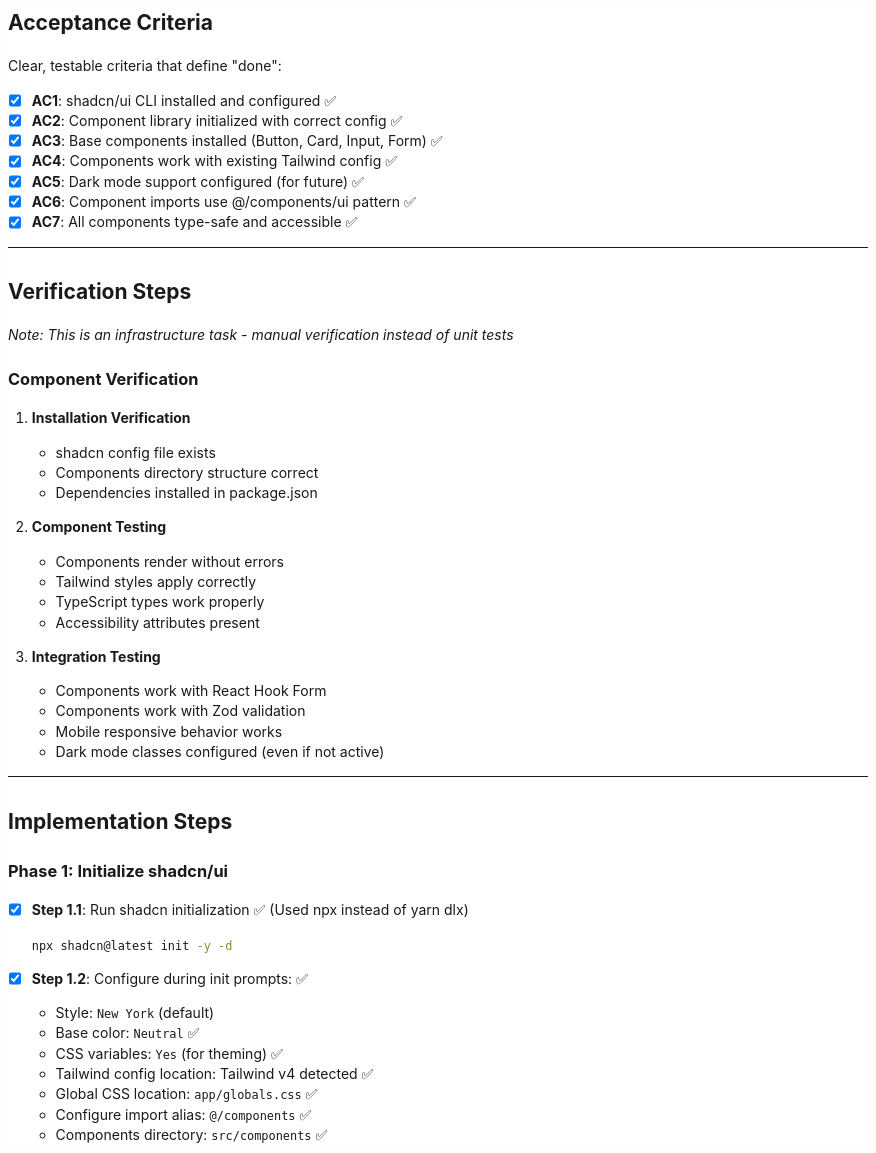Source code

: 
## Acceptance Criteria

Clear, testable criteria that define "done":

- [x] **AC1**: shadcn/ui CLI installed and configured ✅
- [x] **AC2**: Component library initialized with correct config ✅
- [x] **AC3**: Base components installed (Button, Card, Input, Form) ✅
- [x] **AC4**: Components work with existing Tailwind config ✅
- [x] **AC5**: Dark mode support configured (for future) ✅
- [x] **AC6**: Component imports use @/components/ui pattern ✅
- [x] **AC7**: All components type-safe and accessible ✅

---

## Verification Steps

_Note: This is an infrastructure task - manual verification instead of unit tests_

### Component Verification

1. **Installation Verification**
   - shadcn config file exists
   - Components directory structure correct
   - Dependencies installed in package.json

2. **Component Testing**
   - Components render without errors
   - Tailwind styles apply correctly
   - TypeScript types work properly
   - Accessibility attributes present

3. **Integration Testing**
   - Components work with React Hook Form
   - Components work with Zod validation
   - Mobile responsive behavior works
   - Dark mode classes configured (even if not active)

---

## Implementation Steps

### Phase 1: Initialize shadcn/ui

- [x] **Step 1.1**: Run shadcn initialization ✅ (Used npx instead of yarn dlx)

  ```bash
  npx shadcn@latest init -y -d
  ```

- [x] **Step 1.2**: Configure during init prompts: ✅
  - Style: `New York` (default)
  - Base color: `Neutral` ✅
  - CSS variables: `Yes` (for theming) ✅
  - Tailwind config location: Tailwind v4 detected ✅
  - Global CSS location: `app/globals.css` ✅
  - Configure import alias: `@/components` ✅
  - Components directory: `src/components` ✅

════

• [Work to be completed]
Only an exact copy of the entries, with no pictures, is expected as the answer.

• [Exercise output]
Source code

: 
## Acceptance Criteria

Clear, testable criteria that define "done":

- [x] **AC1**: shadcn/ui CLI installed and configured ✅
- [x] **AC2**: Component library initialized with correct config ✅
- [x] **AC3**: Base components installed (Button, Card, Input, Form) ✅
- [x] **AC4**: Components work with existing Tailwind config ✅
- [x] **AC5**: Dark mode support configured (for future) ✅
- [x] **AC6**: Component imports use @/components/ui pattern ✅
- [x] **AC7**: All components type-safe and accessible ✅

---

## Verification Steps

_Note: This is an infrastructure task - manual verification instead of unit tests_

### Component Verification

1. **Installation Verification**
   - shadcn config file exists
   - Components directory structure correct
   - Dependencies installed in package.json

2. **Component Testing**
   - Components render without errors
   - Tailwind styles apply correctly
   - TypeScript types work properly
   - Accessibility attributes present

3. **Integration Testing**
   - Components work with React Hook Form
   - Components work with Zod validation
   - Mobile responsive behavior works
   - Dark mode classes configured (even if not active)

---

## Implementation Steps

### Phase 1: Initialize shadcn/ui

- [x] **Step 1.1**: Run shadcn initialization ✅ (Used npx instead of yarn dlx)

  ```bash
  npx shadcn@latest init -y -d
  ```

- [x] **Step 1.2**: Configure during init prompts: ✅
  - Style: `New York` (default)
  - Base color: `Neutral` ✅
  - CSS variables: `Yes` (for theming) ✅
  - Tailwind config location: Tailwind v4 detected ✅
  - Global CSS location: `app/globals.css` ✅
  - Configure import alias: `@/components` ✅
  - Components directory: `src/components` ✅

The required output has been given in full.